──────── PROVIDED INFORMATION

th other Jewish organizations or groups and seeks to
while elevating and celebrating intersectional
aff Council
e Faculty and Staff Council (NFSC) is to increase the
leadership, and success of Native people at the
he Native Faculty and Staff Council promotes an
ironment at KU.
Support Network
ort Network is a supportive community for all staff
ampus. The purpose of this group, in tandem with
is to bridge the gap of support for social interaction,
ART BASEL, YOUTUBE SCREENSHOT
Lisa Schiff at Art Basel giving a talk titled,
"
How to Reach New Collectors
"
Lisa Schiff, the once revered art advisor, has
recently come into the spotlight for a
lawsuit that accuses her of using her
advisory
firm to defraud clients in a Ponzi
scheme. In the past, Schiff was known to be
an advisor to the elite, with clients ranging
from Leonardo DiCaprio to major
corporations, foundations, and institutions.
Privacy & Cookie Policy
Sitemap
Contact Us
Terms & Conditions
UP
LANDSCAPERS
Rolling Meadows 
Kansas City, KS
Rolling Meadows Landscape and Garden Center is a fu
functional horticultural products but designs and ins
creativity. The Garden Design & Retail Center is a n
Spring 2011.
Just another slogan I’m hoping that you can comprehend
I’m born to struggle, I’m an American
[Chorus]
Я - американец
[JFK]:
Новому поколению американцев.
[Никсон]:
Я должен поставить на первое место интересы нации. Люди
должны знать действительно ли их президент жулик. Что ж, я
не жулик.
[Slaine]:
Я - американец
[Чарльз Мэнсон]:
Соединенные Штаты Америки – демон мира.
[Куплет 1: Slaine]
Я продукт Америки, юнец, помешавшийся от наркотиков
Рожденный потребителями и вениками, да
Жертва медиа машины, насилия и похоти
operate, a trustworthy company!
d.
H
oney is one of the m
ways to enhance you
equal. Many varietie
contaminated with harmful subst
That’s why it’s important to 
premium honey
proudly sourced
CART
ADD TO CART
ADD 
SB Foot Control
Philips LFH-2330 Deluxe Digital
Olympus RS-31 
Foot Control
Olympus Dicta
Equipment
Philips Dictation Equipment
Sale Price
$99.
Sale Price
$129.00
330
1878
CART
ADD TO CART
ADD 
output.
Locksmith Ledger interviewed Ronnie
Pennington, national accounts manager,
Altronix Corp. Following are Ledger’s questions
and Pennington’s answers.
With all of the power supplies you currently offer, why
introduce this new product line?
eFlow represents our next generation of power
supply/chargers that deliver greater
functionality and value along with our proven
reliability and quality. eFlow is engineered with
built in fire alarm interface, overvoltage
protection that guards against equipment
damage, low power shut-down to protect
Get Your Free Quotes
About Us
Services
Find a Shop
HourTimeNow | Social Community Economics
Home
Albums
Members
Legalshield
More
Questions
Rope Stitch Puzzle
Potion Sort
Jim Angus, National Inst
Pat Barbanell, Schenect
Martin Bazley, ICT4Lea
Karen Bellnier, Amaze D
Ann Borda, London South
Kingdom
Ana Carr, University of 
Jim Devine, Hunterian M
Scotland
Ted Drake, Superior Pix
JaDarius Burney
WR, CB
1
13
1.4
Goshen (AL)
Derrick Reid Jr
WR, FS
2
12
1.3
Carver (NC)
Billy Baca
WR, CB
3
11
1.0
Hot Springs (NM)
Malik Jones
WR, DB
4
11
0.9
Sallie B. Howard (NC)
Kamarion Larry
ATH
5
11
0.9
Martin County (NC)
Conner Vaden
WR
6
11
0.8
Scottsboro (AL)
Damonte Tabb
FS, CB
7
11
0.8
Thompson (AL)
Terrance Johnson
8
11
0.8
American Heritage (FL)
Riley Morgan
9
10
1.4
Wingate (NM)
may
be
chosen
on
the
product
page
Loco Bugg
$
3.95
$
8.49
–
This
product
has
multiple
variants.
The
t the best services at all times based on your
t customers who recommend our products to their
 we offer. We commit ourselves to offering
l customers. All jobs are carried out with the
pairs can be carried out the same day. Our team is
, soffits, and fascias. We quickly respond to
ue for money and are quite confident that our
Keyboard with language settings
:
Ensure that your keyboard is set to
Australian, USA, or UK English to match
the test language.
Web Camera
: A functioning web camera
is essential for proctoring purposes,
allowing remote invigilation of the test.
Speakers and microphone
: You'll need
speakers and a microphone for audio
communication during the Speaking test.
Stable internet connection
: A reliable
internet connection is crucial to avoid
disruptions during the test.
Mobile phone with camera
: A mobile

────────────────

## THE PROBLEM
Take the material above and set it down again exactly.

## RESPONSE TO THE TASK
th other Jewish organizations or groups and seeks to
while elevating and celebrating intersectional
aff Council
e Faculty and Staff Council (NFSC) is to increase the
leadership, and success of Native people at the
he Native Faculty and Staff Council promotes an
ironment at KU.
Support Network
ort Network is a supportive community for all staff
ampus. The purpose of this group, in tandem with
is to bridge the gap of support for social interaction,
ART BASEL, YOUTUBE SCREENSHOT
Lisa Schiff at Art Basel giving a talk titled,
"
How to Reach New Collectors
"
Lisa Schiff, the once revered art advisor, has
recently come into the spotlight for a
lawsuit that accuses her of using her
advisory
firm to defraud clients in a Ponzi
scheme. In the past, Schiff was known to be
an advisor to the elite, with clients ranging
from Leonardo DiCaprio to major
corporations, foundations, and institutions.
Privacy & Cookie Policy
Sitemap
Contact Us
Terms & Conditions
UP
LANDSCAPERS
Rolling Meadows 
Kansas City, KS
Rolling Meadows Landscape and Garden Center is a fu
functional horticultural products but designs and ins
creativity. The Garden Design & Retail Center is a n
Spring 2011.
Just another slogan I’m hoping that you can comprehend
I’m born to struggle, I’m an American
[Chorus]
Я - американец
[JFK]:
Новому поколению американцев.
[Никсон]:
Я должен поставить на первое место интересы нации. Люди
должны знать действительно ли их президент жулик. Что ж, я
не жулик.
[Slaine]:
Я - американец
[Чарльз Мэнсон]:
Соединенные Штаты Америки – демон мира.
[Куплет 1: Slaine]
Я продукт Америки, юнец, помешавшийся от наркотиков
Рожденный потребителями и вениками, да
Жертва медиа машины, насилия и похоти
operate, a trustworthy company!
d.
H
oney is one of the m
ways to enhance you
equal. Many varietie
contaminated with harmful subst
That’s why it’s important to 
premium honey
proudly sourced
CART
ADD TO CART
ADD 
SB Foot Control
Philips LFH-2330 Deluxe Digital
Olympus RS-31 
Foot Control
Olympus Dicta
Equipment
Philips Dictation Equipment
Sale Price
$99.
Sale Price
$129.00
330
1878
CART
ADD TO CART
ADD 
output.
Locksmith Ledger interviewed Ronnie
Pennington, national accounts manager,
Altronix Corp. Following are Ledger’s questions
and Pennington’s answers.
With all of the power supplies you currently offer, why
introduce this new product line?
eFlow represents our next generation of power
supply/chargers that deliver greater
functionality and value along with our proven
reliability and quality. eFlow is engineered with
built in fire alarm interface, overvoltage
protection that guards against equipment
damage, low power shut-down to protect
Get Your Free Quotes
About Us
Services
Find a Shop
HourTimeNow | Social Community Economics
Home
Albums
Members
Legalshield
More
Questions
Rope Stitch Puzzle
Potion Sort
Jim Angus, National Inst
Pat Barbanell, Schenect
Martin Bazley, ICT4Lea
Karen Bellnier, Amaze D
Ann Borda, London South
Kingdom
Ana Carr, University of 
Jim Devine, Hunterian M
Scotland
Ted Drake, Superior Pix
JaDarius Burney
WR, CB
1
13
1.4
Goshen (AL)
Derrick Reid Jr
WR, FS
2
12
1.3
Carver (NC)
Billy Baca
WR, CB
3
11
1.0
Hot Springs (NM)
Malik Jones
WR, DB
4
11
0.9
Sallie B. Howard (NC)
Kamarion Larry
ATH
5
11
0.9
Martin County (NC)
Conner Vaden
WR
6
11
0.8
Scottsboro (AL)
Damonte Tabb
FS, CB
7
11
0.8
Thompson (AL)
Terrance Johnson
8
11
0.8
American Heritage (FL)
Riley Morgan
9
10
1.4
Wingate (NM)
may
be
chosen
on
the
product
page
Loco Bugg
$
3.95
$
8.49
–
This
product
has
multiple
variants.
The
t the best services at all times based on your
t customers who recommend our products to their
 we offer. We commit ourselves to offering
l customers. All jobs are carried out with the
pairs can be carried out the same day. Our team is
, soffits, and fascias. We quickly respond to
ue for money and are quite confident that our
Keyboard with language settings
:
Ensure that your keyboard is set to
Australian, USA, or UK English to match
the test language.
Web Camera
: A functioning web camera
is essential for proctoring purposes,
allowing remote invigilation of the test.
Speakers and microphone
: You'll need
speakers and a microphone for audio
communication during the Speaking test.
Stable internet connection
: A reliable
internet connection is crucial to avoid
disruptions during the test.
Mobile phone with camera
: A mobile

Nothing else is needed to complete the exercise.